28 Ocak 2008 Pazartesi

ŞİİRE DAİR

Her sanatçı ve yazarın olduğu gibi şairin de bir üslubu vardır. Üslubun ortaya çıkışında kullanılan kelimeler önemli rol oynar. Şiirin ölçüsünde, yapısında kuyumcu titizliğinde olunması şairin üslubunda kendini daha iyi hissettirecektir.
Nesire göre şiir kanaatimce daha zor bir iştir, büyük gayret ister, emek ister. Şiiri biraz da karikatüre benzetirim; az çizgiyle çok şey anlatmak, bunu yaparken de nitelikli olmak gerekir. Şiir nesir intibaından kurtulduğu veya benzemedi an şiir olur; şiirin, şiir olması elbette bir tek nedene bağlanamaz. Ancak düzyazı biçimindeki durum şiirin yapısını bozar.

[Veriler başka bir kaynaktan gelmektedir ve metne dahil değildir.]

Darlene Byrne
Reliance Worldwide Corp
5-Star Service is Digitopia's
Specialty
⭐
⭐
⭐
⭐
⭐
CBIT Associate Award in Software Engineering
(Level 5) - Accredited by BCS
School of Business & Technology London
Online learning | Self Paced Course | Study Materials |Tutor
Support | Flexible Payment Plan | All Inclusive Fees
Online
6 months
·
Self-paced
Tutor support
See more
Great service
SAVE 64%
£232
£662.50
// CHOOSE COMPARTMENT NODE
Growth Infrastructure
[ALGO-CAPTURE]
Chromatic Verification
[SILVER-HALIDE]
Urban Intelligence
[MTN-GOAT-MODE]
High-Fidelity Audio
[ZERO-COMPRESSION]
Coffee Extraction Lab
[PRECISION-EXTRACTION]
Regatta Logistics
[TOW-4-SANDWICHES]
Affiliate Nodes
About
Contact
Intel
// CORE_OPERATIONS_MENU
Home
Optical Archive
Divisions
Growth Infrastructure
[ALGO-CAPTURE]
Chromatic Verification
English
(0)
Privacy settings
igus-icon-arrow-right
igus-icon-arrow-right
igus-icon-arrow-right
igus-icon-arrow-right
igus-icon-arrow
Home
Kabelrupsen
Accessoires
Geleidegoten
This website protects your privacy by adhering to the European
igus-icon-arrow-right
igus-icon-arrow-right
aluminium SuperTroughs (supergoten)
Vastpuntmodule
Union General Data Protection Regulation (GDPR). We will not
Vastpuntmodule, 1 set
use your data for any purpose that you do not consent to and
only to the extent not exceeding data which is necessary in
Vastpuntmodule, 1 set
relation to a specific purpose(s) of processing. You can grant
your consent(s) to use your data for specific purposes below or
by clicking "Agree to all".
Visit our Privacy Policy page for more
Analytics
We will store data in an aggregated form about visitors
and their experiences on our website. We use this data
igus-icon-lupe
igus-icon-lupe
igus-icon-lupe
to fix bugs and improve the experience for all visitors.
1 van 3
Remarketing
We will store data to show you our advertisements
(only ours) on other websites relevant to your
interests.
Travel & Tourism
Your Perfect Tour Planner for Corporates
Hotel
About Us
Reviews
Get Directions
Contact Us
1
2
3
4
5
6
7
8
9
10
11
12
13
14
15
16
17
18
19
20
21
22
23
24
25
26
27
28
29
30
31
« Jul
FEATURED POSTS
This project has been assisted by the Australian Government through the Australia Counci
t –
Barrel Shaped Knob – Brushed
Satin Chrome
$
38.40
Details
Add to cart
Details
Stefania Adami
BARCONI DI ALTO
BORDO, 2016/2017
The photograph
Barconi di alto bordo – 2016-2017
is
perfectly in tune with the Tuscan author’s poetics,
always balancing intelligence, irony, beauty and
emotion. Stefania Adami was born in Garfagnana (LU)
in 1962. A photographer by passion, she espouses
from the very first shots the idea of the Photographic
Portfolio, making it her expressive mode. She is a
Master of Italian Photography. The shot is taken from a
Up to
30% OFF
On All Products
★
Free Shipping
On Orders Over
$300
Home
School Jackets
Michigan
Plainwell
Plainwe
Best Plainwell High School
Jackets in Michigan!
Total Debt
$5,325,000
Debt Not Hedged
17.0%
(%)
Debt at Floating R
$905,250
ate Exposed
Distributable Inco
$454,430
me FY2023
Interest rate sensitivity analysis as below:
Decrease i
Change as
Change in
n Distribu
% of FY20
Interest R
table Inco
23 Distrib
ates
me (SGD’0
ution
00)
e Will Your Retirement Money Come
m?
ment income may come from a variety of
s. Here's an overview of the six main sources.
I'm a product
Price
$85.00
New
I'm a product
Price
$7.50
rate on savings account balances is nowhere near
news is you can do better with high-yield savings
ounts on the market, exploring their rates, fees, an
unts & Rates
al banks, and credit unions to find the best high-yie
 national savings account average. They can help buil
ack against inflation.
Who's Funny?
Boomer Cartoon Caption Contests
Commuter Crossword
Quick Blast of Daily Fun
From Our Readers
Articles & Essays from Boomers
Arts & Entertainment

Şiir de tekrar (nakarat) da (her tekrar değil) şiiri bozabilir. Burada şiirin yapısıyla ilgili olarak bir şeyler ifade etmeye başladığımızda şiirin tarifi dolayısıyla karşımıza çıkabilir, bunu düşünebilirsiniz. Şiirin tarifini şairler kendilerine göre yapsalar da yine kendileri şiirin de bir roman veya resim gibi vs. yapılamayacağı görüşündeler. O zaman şiirin kalıbı, yapısı, örgüsü, kafiyesi, redifi gibi unsurları karşımıza çıkıyor. Hal böyle olunca isteyen istediği gibi yazıyor. Bunu çoğu şairlerde gözlemledim. Şiirin kuralları dışına çıkmakla da şiirin dışına çıkılmış olunmayabilir; aslolan burada şiiri en güzel bir şekilde yazabilmektir. Bunun için de yerinde ve güzel bir şekilde kelimeler yerli yerine oturabilmelidir. Bir insan şiiri okurken yerine göre zevk almalı, yerine göre coşmalı, yerine göre hüzünlenmelidir. Şiirin anlatımdaki gücü şairine bağlıdır. Şair, ele aldığı konuyu iyi anlatabildiği ölçüde başarılı olur. Türk edebiyatındaki başarısızlık Türk şiiri için de geçerlidir. Türk insanını yeterince anlatamayan bir romanın başarılı olabilmesi mümkün değildir. Bu husus şiir için de geçerlidir. Ancak ele alınan şeyi anlatabilmek kadar özgünlüğü de söz konusudur. Günümüz şiirine baktığımızda Türk şiirinin bir moda ile karşı karşıya kaldığını görüyoruz. Taklidi aşamayan şiir belki anlatır ama sanat açısından gerçek manada amacına ulaşamaz. Bunun için ekol olmuş şairler iyice incelenmeli. Bu şairleri yıllar geçmesine rağmen kalıcı yapan unsurlar irdelenmelidir. Tanzimat’tan bu yana şairler gerek kendilerini ifade etmede ve gerekse o zamanın şiirlerine dolayısıyla şairlerine karşı yeni akımlar geliştirmişlerdir. Bugün içinde mutlaka bir akım veya ekol içinde olmaktan ziyade bilinenin dışında oldukça farklı şiirler yazılabilmelidir. Şiir kendini ne kadar farklı ve orijinal sunabilirse o nispette başarılı olur. Bu başarıda mutlak hakikati aramanın da şaire ve şiirine mutlak ölçüde katkısı olacaktır. İnsan acıyı da sevinci de zaman içinde yaşar. Şair de bunu mısralarında yaşatır; her okuyanı da alıp başka başka yerlere götürmelidir. Her insan bir şiir de kendince bir şeyler bulmalı, kendine ait bir şeyler görmelidir. Şiir okuyan veya sevenler o şiir de kendini yaşamalıdır.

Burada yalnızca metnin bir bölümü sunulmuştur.